• SOURCE TEXT:

Financial Daily from THE HINDU group of publications
Sunday, Aug 21, 2005

Investment World
Features
Stocks
Port Info
Archives
Google

Group Sites

Investment World - Technical Analysis
Markets - Technical Analysis


Query corner

B. Krishnakumar

What is the outlook for Manali Petro and Lloyd Steel? — S.P.Kumar, Amrit Patel, R. Natarajan

Manali Petro (Rs 26.5): There is scope for a move to the Rs 32-34 range. The near-term trend is positive and investors may hold with a stop-loss at Rs 20. Short-term traders may consider fresh exposures with a stop-loss at Rs 23. Shareholders need to be cautious, as the stock could get into an "overbought" zone shortly, leading to a correction. Considering that the chart patterns appear overstretched in weekly charts as well, a protracted phase of correction may be just round the corner. Given this scenario, it would be advisable to take at least partial profits once the stock moves past the target zone.

Lloyd Steel (Rs 21): Thought the stock is in a long-term uptrend, there is an intermediate resistance at the Rs 23-24 range. The share price could take a breather around this range and continue its uptrend after a short-term correction. Investors who have entered at lower levels may remain invested with a stop-loss at Rs 17. Partial profit booking may be considered on a move to Rs 24. Considering that the long-term trend is bullish, investors may consider fresh exposures on declines, with a stop-loss at Rs 17.

Kindly advise whether to sell or hold Siemens and Chemplast Sanmar. — M. Rajagopalan

Siemens (Rs 2,287): The recent uptrend does not appear complete as yet. The stock is likely to resume the uptrend on the completion of the corrective phase that it is at present confined to. A move to the Rs 2,550-2,600 range appears likely. The positive outlook would be negated if the stock closes below the stop-loss level of Rs 2,030. A close below this level would warrant reduction of holdings.

Chemplast (Rs 98): Hold with a stop-loss at Rs 84 as the stock has the potential to move to the Rs 115-117 range. The positive view would be negated if the price drops below Rs 84. Fresh exposures may be considered on price weakness, with a stop-loss at Rs 84. Exposures may be enhanced on a close above the immediate resistance level at Rs 104.

I bought Hindustan Dorr Oliver at Rs 90 and IVRCL Infrastructure at prevailing levels. Should I hold or exit from these stocks? — R.C. Babu

Hindustan Dorr Oliver (Rs 347): Considering your entry price and positive outlook, there is no reason to sell this stock now. Investors, however, need to be cautious as the recent upward move has pushed the price indicators to their upper extreme. Though this does not imply that the stock would crash in a hurry, a dose of caution and resorting to partial profit booking on signs of weakness would be in order. A close below Rs 310 would be an early sign of weakness. Hold with a stop-loss at this level and use a trailing stop-loss if the stock moves up.

• INFORMATION PROVIDED:
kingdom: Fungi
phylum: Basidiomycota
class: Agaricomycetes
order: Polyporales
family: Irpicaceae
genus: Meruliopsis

==

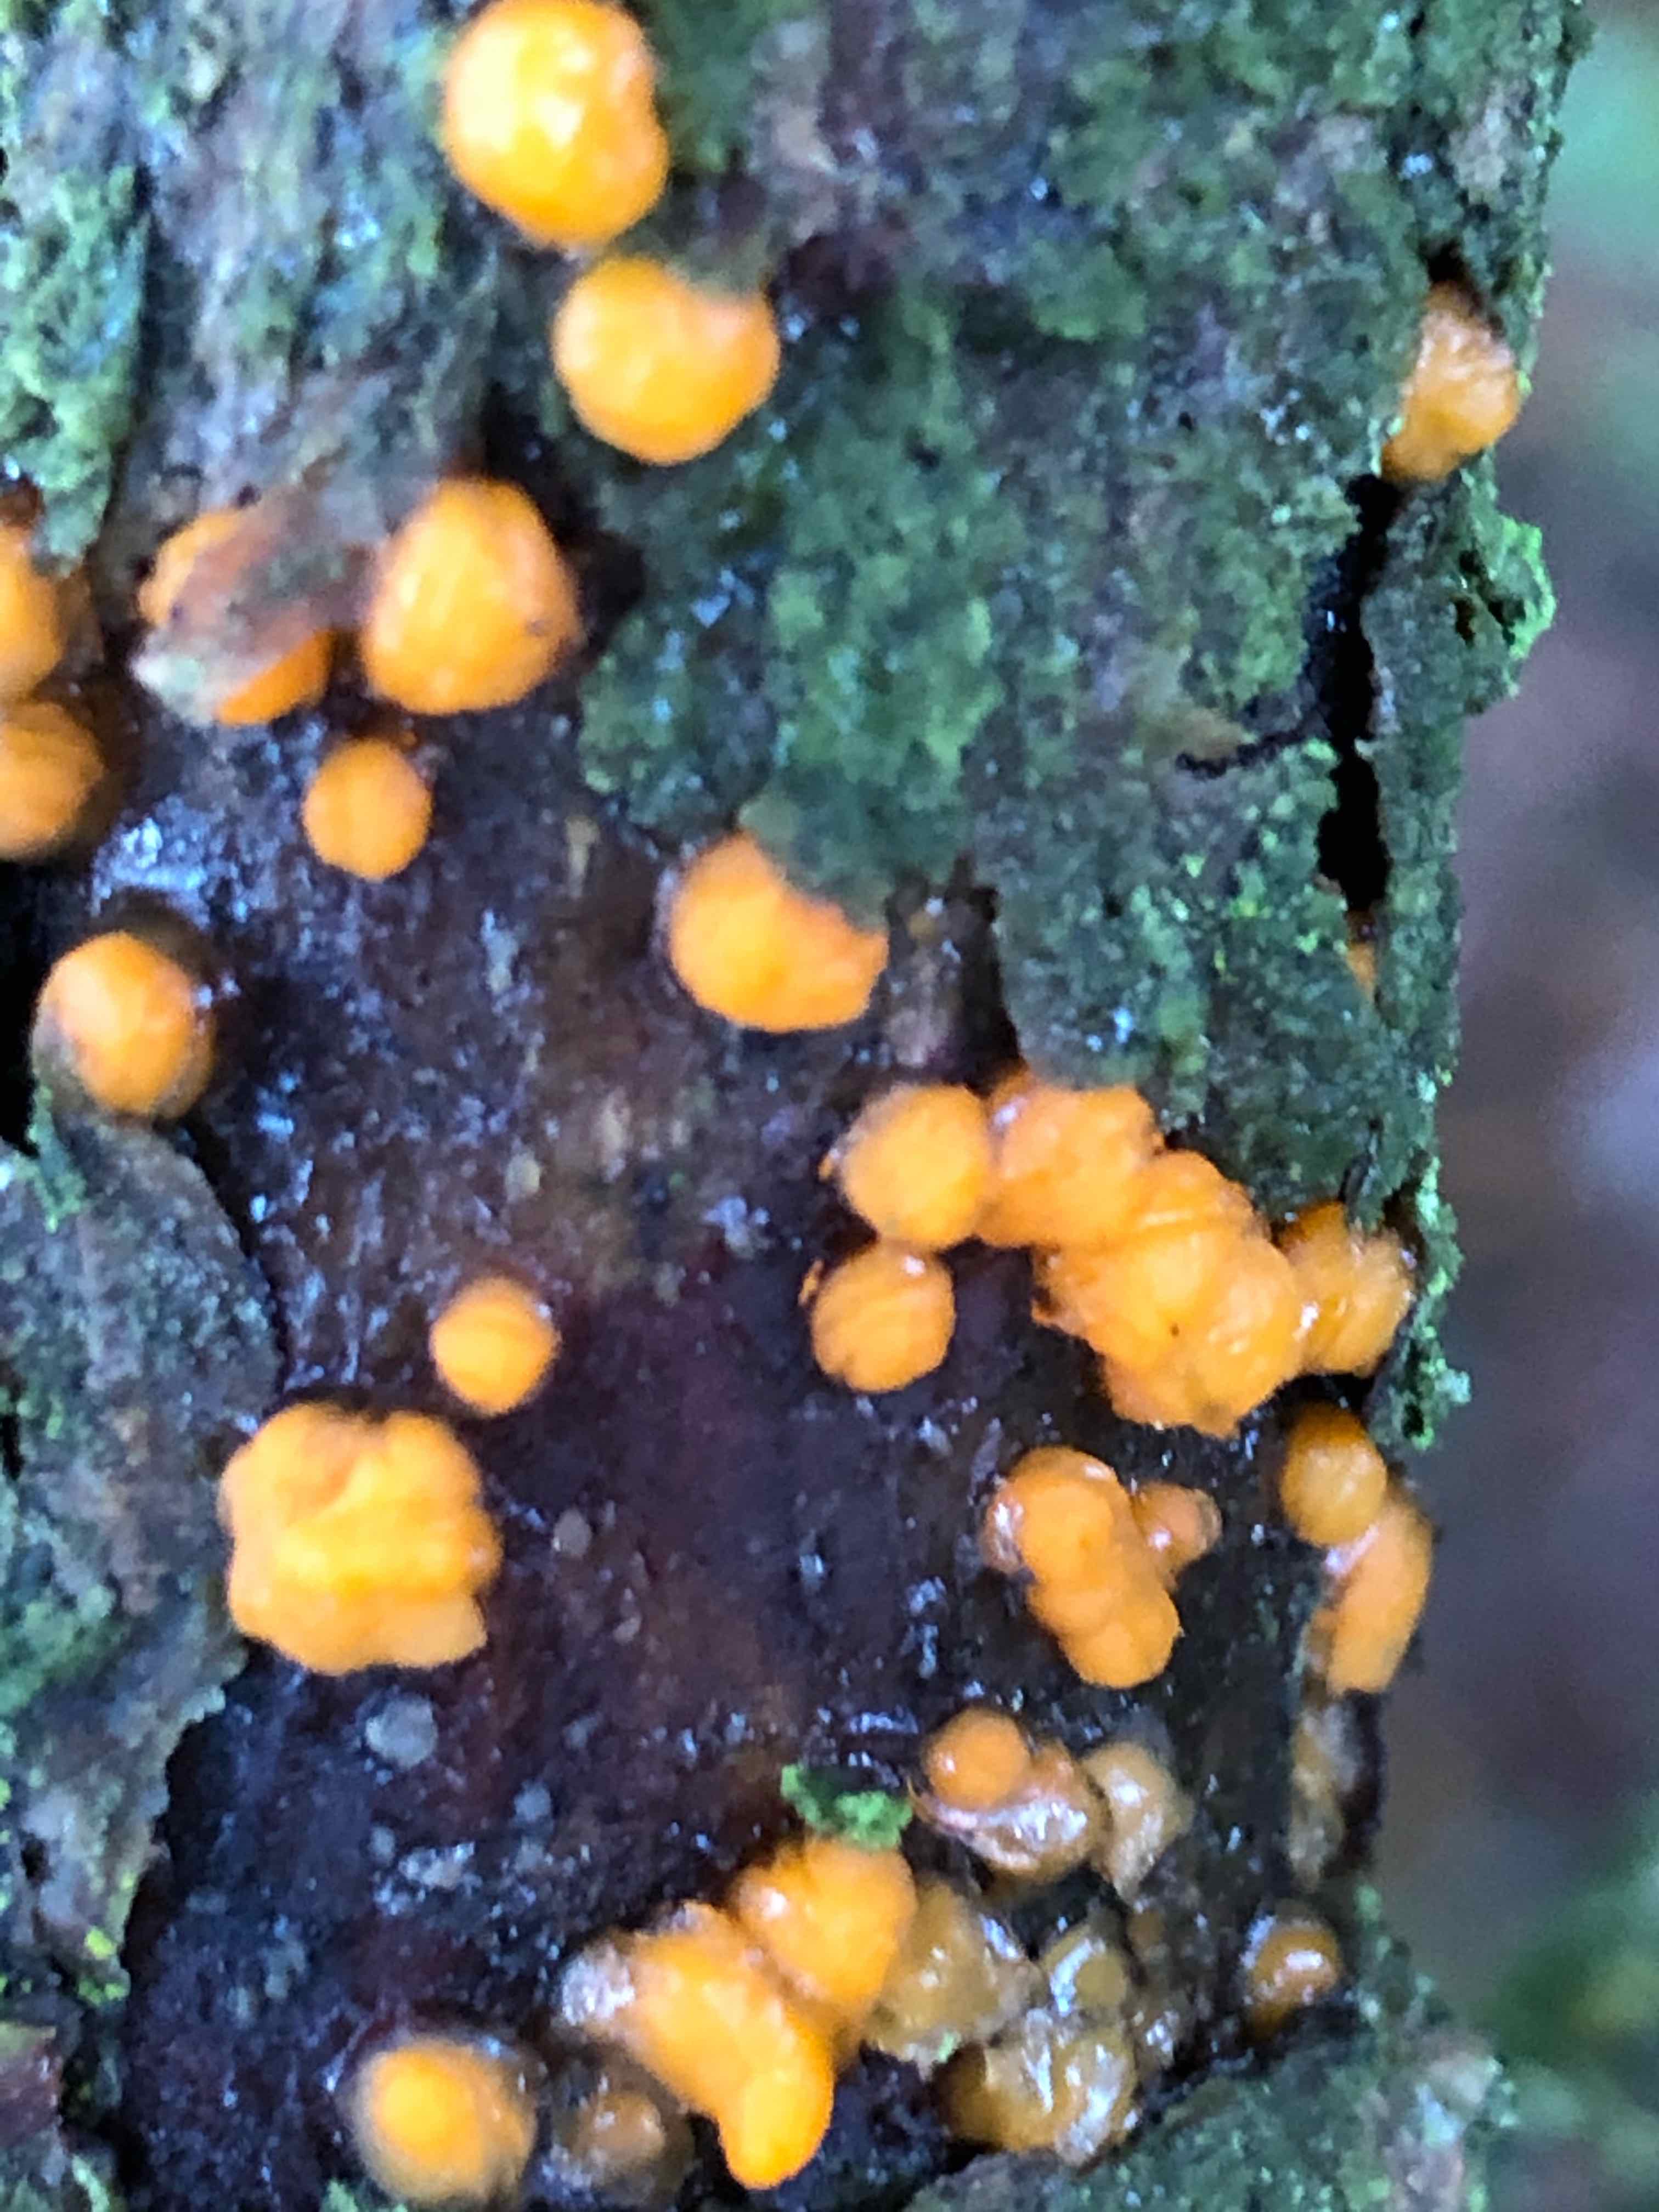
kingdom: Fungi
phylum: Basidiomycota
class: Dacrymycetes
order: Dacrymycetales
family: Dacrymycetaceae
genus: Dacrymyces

• WHAT IS ASKED:
A - List every stock that the query corner column above analyzes in a paragraph opening with the stock's name and its price in parentheses, and give that price for each.
B - Copy word for word the stretch of the query corner column from "Siemens (Rs 2,287): The" through "level at Rs 104.".

• SOLUTIONS FOR EACH TASK:
A -
- Manali Petro: Rs 26.5
- Lloyd Steel: Rs 21
- Siemens: Rs 2,287
- Chemplast: Rs 98
- Hindustan Dorr Oliver: Rs 347

B -
Siemens (Rs 2,287): The recent uptrend does not appear complete as yet. The stock is likely to resume the uptrend on the completion of the corrective phase that it is at present confined to. A move to the Rs 2,550-2,600 range appears likely. The positive outlook would be negated if the stock closes below the stop-loss level of Rs 2,030. A close below this level would warrant reduction of holdings.

Chemplast (Rs 98): Hold with a stop-loss at Rs 84 as the stock has the potential to move to the Rs 115-117 range. The positive view would be negated if the price drops below Rs 84. Fresh exposures may be considered on price weakness, with a stop-loss at Rs 84. Exposures may be enhanced on a close above the immediate resistance level at Rs 104.